### Directive 1
Rewrite every line of the records below as a numbered list, omitting blank lines.

|---|

In order to determine the load necessary to draw the maximum power from a Thévenin equivalent circuit, we must re-derive the maximum power result obtained previously for resistive circuits, substituting impedances for admittances and using phasors for source terms. We will not derive the governing relationship, but will simply state that, in order to transfer the maximum power to a load, the load impedance must be the complex conjugate of the Thévenin impedance of the circuit being loaded. Thus, if a Thévenin equivalent circuit has some impedance $\underline{Z}_{TH}$ with a resistance $R_{TH}$ and a reactance $X_{TH}$, the load which will draw the maximum power from this circuit must have resistance $R_{TH}$ and a reactance – $X_{TH}$. The appropriate loaded circuit is shown in Figure 10.23 below.

Figure 10.23.

|---|

### Directive 2
According to the maximum power transfer passage, what must the load impedance be for maximum power to reach the load?

|---|

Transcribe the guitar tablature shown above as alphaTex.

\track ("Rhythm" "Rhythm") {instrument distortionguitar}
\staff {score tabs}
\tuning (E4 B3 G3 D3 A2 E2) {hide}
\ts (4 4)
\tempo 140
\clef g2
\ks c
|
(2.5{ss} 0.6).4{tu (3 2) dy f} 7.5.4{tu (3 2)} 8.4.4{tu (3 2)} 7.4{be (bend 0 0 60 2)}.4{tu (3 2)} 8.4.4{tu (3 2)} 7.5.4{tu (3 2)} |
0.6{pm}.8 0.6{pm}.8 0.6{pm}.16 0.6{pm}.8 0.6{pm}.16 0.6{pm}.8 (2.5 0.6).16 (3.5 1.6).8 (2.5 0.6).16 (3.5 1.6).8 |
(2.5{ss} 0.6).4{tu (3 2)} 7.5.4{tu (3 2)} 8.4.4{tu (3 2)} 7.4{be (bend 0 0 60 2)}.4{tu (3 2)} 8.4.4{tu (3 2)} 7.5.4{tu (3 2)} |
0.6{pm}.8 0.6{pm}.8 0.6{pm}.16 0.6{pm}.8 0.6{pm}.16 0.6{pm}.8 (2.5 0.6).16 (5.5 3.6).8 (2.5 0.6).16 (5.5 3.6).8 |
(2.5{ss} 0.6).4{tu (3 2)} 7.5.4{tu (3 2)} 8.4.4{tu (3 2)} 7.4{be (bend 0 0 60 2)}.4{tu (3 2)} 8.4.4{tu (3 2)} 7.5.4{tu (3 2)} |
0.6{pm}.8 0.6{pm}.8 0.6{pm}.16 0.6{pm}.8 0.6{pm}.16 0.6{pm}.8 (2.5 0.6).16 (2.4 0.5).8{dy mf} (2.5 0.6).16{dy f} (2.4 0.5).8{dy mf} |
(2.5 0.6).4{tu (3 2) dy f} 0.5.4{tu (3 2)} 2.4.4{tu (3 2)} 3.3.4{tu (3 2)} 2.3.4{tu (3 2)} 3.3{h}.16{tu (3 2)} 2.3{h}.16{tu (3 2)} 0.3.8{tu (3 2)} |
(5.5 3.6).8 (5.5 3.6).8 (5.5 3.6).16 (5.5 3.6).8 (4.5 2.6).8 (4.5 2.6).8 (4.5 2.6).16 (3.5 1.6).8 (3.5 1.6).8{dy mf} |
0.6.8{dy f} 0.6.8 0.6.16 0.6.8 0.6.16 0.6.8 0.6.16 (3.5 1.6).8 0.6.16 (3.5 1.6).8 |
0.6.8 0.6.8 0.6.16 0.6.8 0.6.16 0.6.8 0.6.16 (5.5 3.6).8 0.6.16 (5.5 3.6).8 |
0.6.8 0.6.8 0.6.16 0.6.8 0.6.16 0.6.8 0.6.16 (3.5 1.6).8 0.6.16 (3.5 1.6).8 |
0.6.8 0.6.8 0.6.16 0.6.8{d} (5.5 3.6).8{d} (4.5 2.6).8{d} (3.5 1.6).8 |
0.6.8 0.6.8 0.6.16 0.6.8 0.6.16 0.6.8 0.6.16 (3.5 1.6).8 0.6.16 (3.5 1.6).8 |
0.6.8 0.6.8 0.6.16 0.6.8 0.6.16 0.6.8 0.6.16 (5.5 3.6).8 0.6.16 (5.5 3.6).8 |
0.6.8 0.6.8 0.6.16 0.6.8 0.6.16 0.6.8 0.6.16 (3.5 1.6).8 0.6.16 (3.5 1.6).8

|---|

### Exercise result 1
1. Transcribe the guitar tablature shown above as alphaTex.
2. \track ("Rhythm" "Rhythm") {instrument distortionguitar}
3. \staff {score tabs}
4. \tuning (E4 B3 G3 D3 A2 E2) {hide}
5. \ts (4 4)
6. \tempo 140
7. \clef g2
8. \ks c
9. |
10. (2.5{ss} 0.6).4{tu (3 2) dy f} 7.5.4{tu (3 2)} 8.4.4{tu (3 2)} 7.4{be (bend 0 0 60 2)}.4{tu (3 2)} 8.4.4{tu (3 2)} 7.5.4{tu (3 2)} |
11. 0.6{pm}.8 0.6{pm}.8 0.6{pm}.16 0.6{pm}.8 0.6{pm}.16 0.6{pm}.8 (2.5 0.6).16 (3.5 1.6).8 (2.5 0.6).16 (3.5 1.6).8 |
12. (2.5{ss} 0.6).4{tu (3 2)} 7.5.4{tu (3 2)} 8.4.4{tu (3 2)} 7.4{be (bend 0 0 60 2)}.4{tu (3 2)} 8.4.4{tu (3 2)} 7.5.4{tu (3 2)} |
13. 0.6{pm}.8 0.6{pm}.8 0.6{pm}.16 0.6{pm}.8 0.6{pm}.16 0.6{pm}.8 (2.5 0.6).16 (5.5 3.6).8 (2.5 0.6).16 (5.5 3.6).8 |
14. (2.5{ss} 0.6).4{tu (3 2)} 7.5.4{tu (3 2)} 8.4.4{tu (3 2)} 7.4{be (bend 0 0 60 2)}.4{tu (3 2)} 8.4.4{tu (3 2)} 7.5.4{tu (3 2)} |
15. 0.6{pm}.8 0.6{pm}.8 0.6{pm}.16 0.6{pm}.8 0.6{pm}.16 0.6{pm}.8 (2.5 0.6).16 (2.4 0.5).8{dy mf} (2.5 0.6).16{dy f} (2.4 0.5).8{dy mf} |
16. (2.5 0.6).4{tu (3 2) dy f} 0.5.4{tu (3 2)} 2.4.4{tu (3 2)} 3.3.4{tu (3 2)} 2.3.4{tu (3 2)} 3.3{h}.16{tu (3 2)} 2.3{h}.16{tu (3 2)} 0.3.8{tu (3 2)} |
17. (5.5 3.6).8 (5.5 3.6).8 (5.5 3.6).16 (5.5 3.6).8 (4.5 2.6).8 (4.5 2.6).8 (4.5 2.6).16 (3.5 1.6).8 (3.5 1.6).8{dy mf} |
18. 0.6.8{dy f} 0.6.8 0.6.16 0.6.8 0.6.16 0.6.8 0.6.16 (3.5 1.6).8 0.6.16 (3.5 1.6).8 |
19. 0.6.8 0.6.8 0.6.16 0.6.8 0.6.16 0.6.8 0.6.16 (5.5 3.6).8 0.6.16 (5.5 3.6).8 |
20. 0.6.8 0.6.8 0.6.16 0.6.8 0.6.16 0.6.8 0.6.16 (3.5 1.6).8 0.6.16 (3.5 1.6).8 |
21. 0.6.8 0.6.8 0.6.16 0.6.8{d} (5.5 3.6).8{d} (4.5 2.6).8{d} (3.5 1.6).8 |
22. 0.6.8 0.6.8 0.6.16 0.6.8 0.6.16 0.6.8 0.6.16 (3.5 1.6).8 0.6.16 (3.5 1.6).8 |
23. 0.6.8 0.6.8 0.6.16 0.6.8 0.6.16 0.6.8 0.6.16 (5.5 3.6).8 0.6.16 (5.5 3.6).8 |
24. 0.6.8 0.6.8 0.6.16 0.6.8 0.6.16 0.6.8 0.6.16 (3.5 1.6).8 0.6.16 (3.5 1.6).8

### Exercise result 2
The complex conjugate of the Thévenin impedance of the circuit being loaded.